(Source information)
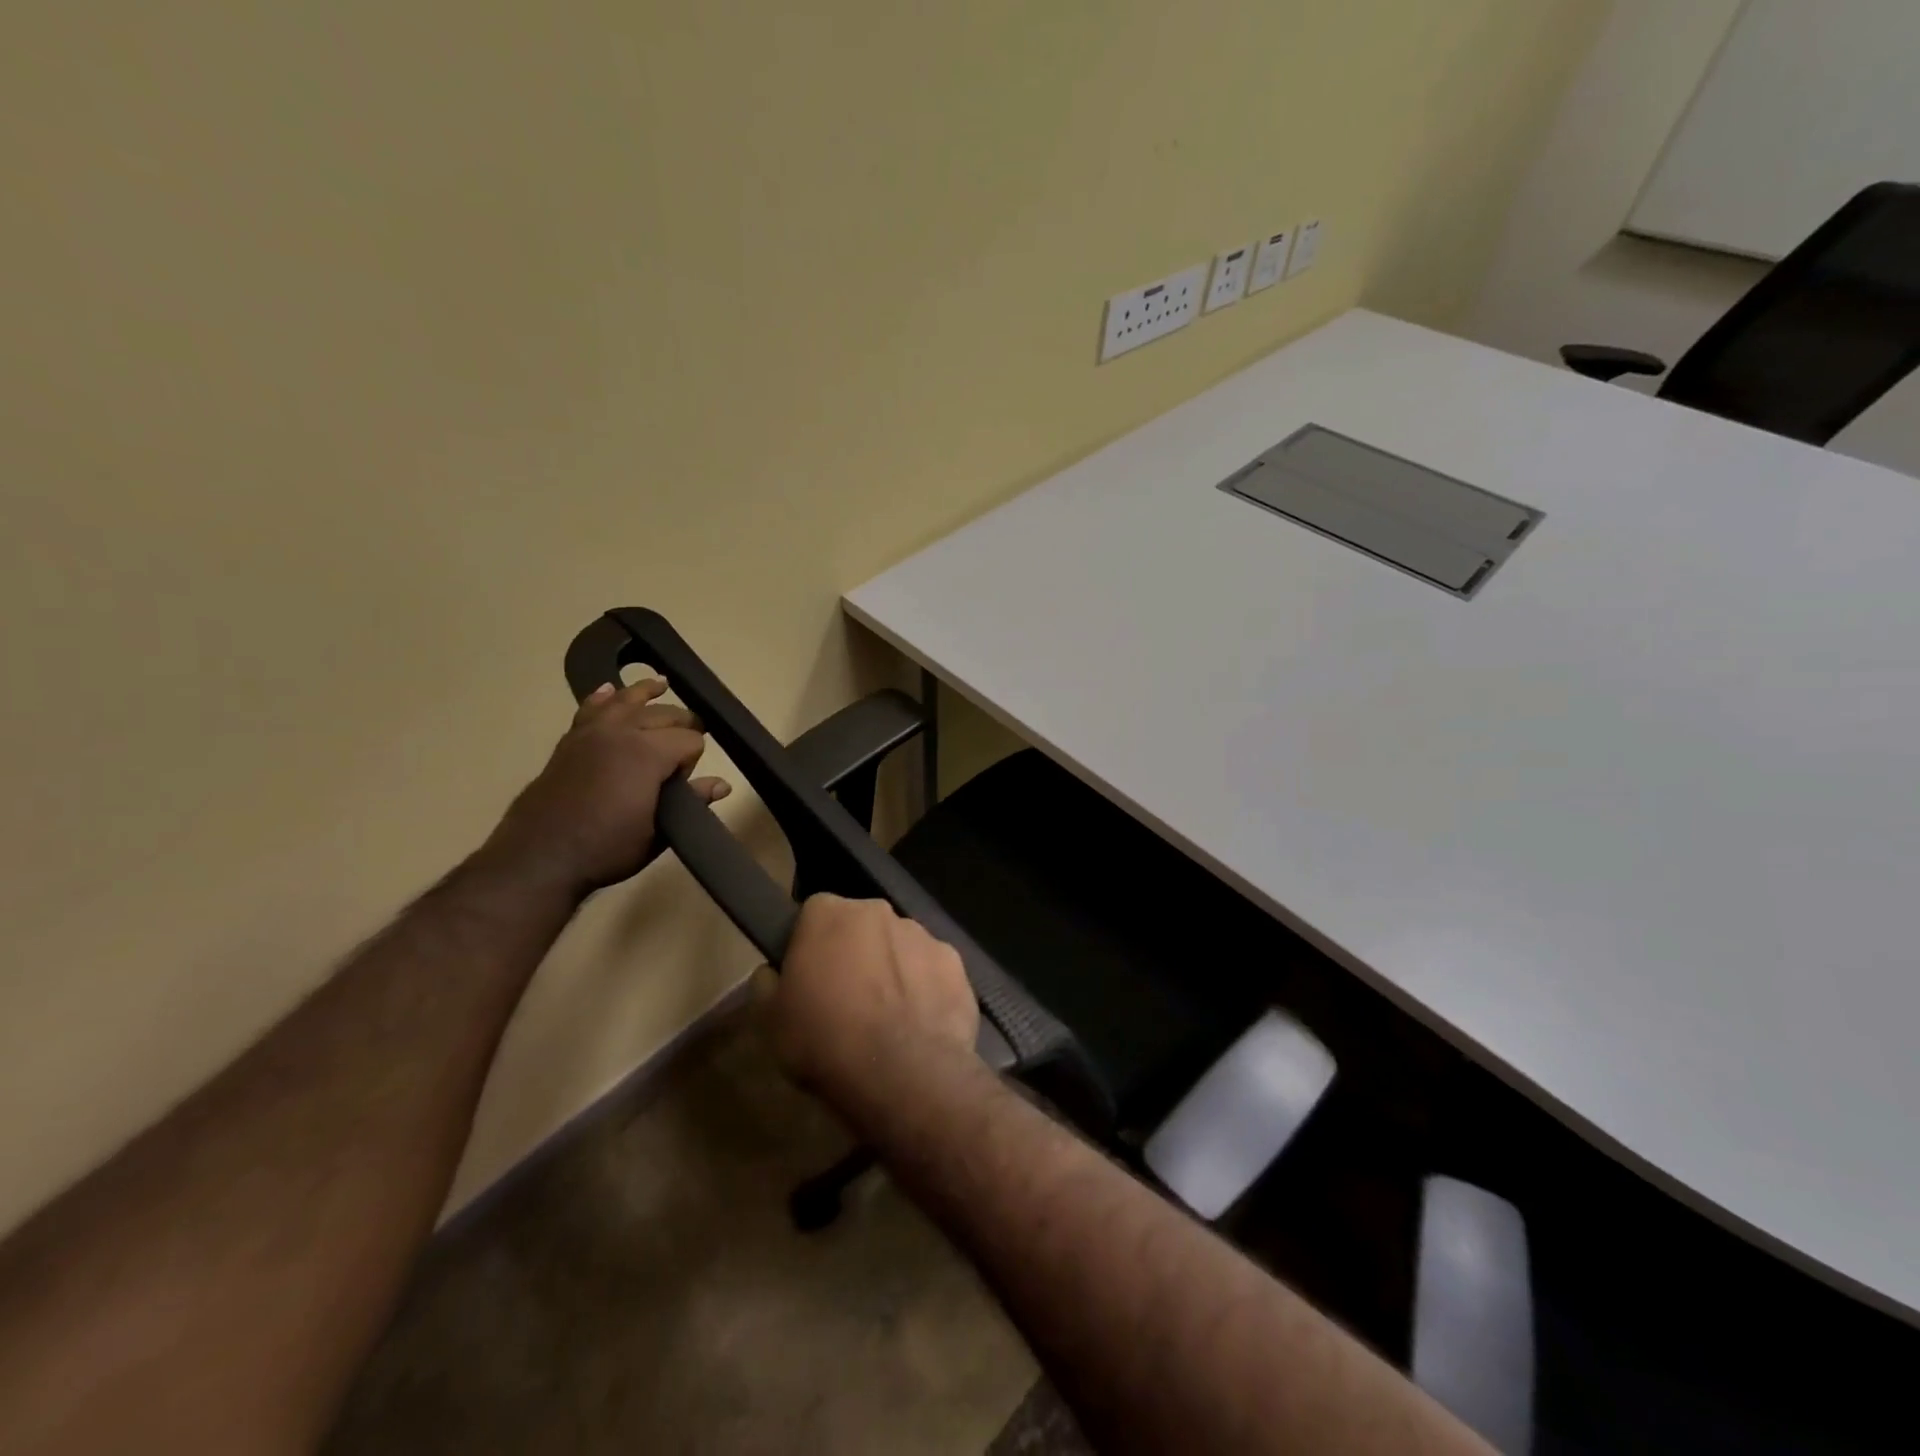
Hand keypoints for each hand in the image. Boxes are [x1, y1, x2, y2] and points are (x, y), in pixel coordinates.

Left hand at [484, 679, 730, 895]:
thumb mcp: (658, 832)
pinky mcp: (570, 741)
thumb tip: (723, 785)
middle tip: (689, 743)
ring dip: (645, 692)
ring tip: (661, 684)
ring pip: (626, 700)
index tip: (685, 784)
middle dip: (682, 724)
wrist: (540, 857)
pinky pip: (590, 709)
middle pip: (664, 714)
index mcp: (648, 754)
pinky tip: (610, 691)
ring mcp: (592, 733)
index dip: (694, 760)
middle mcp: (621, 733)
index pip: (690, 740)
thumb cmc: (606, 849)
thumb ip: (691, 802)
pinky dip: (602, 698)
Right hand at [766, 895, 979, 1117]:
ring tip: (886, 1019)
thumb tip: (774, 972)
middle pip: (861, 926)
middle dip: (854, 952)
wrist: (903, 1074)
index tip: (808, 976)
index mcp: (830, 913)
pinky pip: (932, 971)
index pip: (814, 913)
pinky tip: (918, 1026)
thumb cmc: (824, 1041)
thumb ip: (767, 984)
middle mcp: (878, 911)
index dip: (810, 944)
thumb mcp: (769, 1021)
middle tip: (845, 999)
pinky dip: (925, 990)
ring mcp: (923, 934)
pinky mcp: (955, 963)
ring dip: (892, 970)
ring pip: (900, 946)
(End Source information)
(Source information)
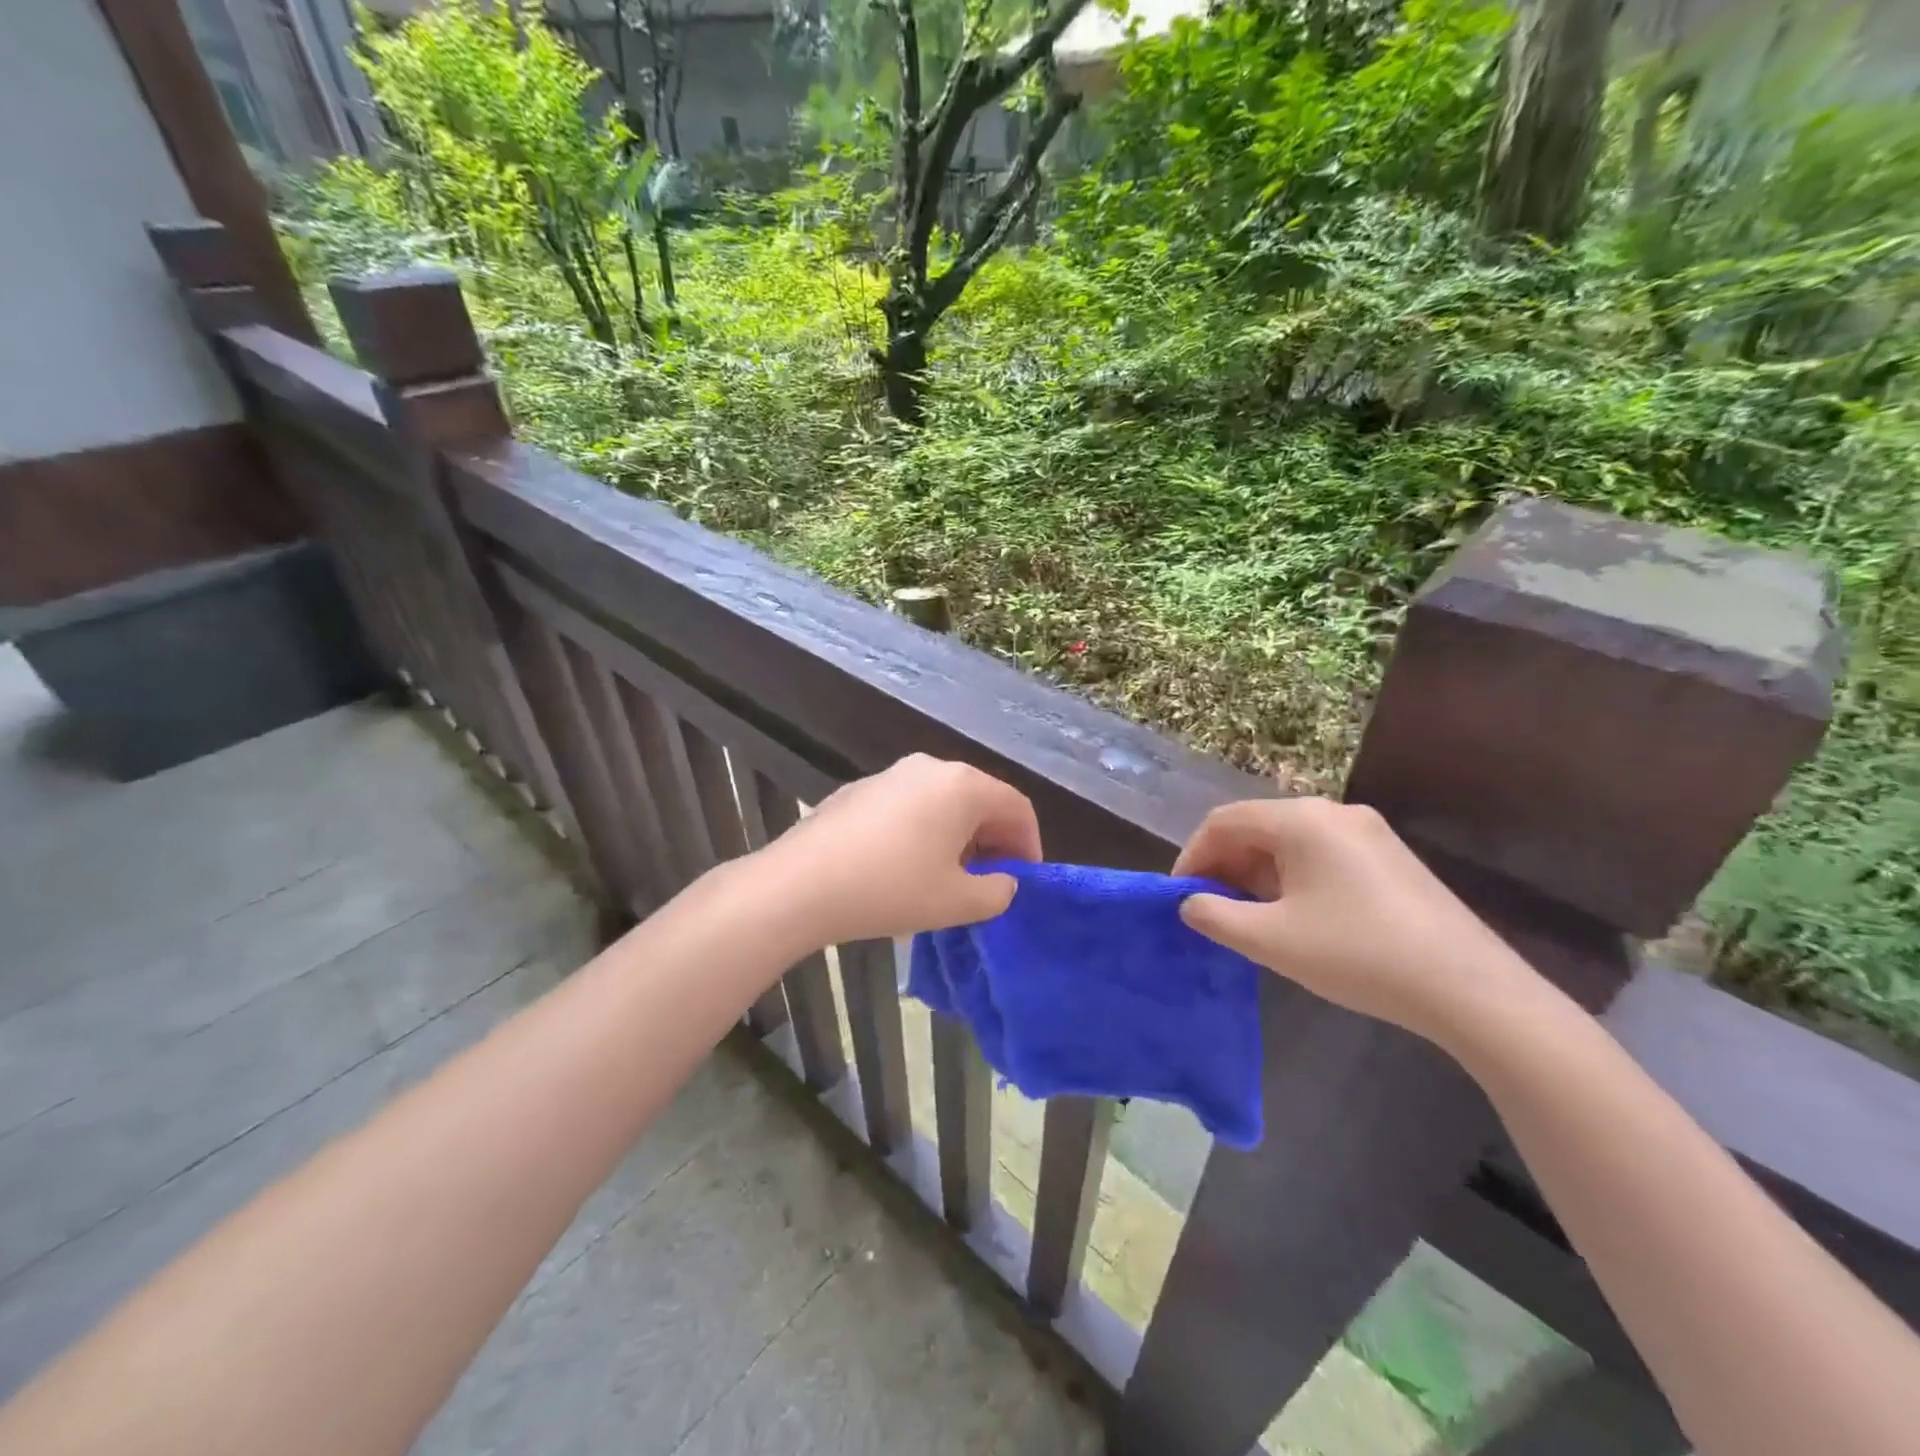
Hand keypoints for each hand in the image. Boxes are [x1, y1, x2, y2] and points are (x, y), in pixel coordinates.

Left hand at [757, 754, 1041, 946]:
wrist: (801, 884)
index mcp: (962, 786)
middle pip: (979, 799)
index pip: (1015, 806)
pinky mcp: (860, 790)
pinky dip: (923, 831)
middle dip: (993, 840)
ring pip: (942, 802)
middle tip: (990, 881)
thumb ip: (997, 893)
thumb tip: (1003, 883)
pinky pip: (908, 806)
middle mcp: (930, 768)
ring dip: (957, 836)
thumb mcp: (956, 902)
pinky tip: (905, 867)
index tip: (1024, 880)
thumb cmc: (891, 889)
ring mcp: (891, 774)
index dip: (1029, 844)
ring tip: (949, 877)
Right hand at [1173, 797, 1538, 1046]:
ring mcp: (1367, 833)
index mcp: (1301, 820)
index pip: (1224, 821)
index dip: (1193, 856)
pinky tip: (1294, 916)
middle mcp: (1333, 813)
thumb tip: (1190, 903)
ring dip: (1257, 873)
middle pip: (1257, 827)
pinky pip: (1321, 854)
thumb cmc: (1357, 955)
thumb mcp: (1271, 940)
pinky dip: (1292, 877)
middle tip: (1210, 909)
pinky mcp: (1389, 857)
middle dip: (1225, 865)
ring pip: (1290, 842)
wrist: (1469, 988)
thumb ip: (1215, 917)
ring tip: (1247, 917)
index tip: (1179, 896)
(End Source information)
Task to carry out => In the listing above, transcribe exactly everything from the line containing "middle mcp: (878, 911)" down to the line containing "ring pip: (900, 946)", including both and nothing more.

Written response =>
middle mcp: (878, 911)
index dip: (810, 944)
thumb mcp: (769, 1021)
middle tip: (845, 999)
pinky dip: (925, 990)
ring mcp: (923, 934)
pinky mcp: (955, 963)
ring dip: (892, 970)
ring pip: (900, 946)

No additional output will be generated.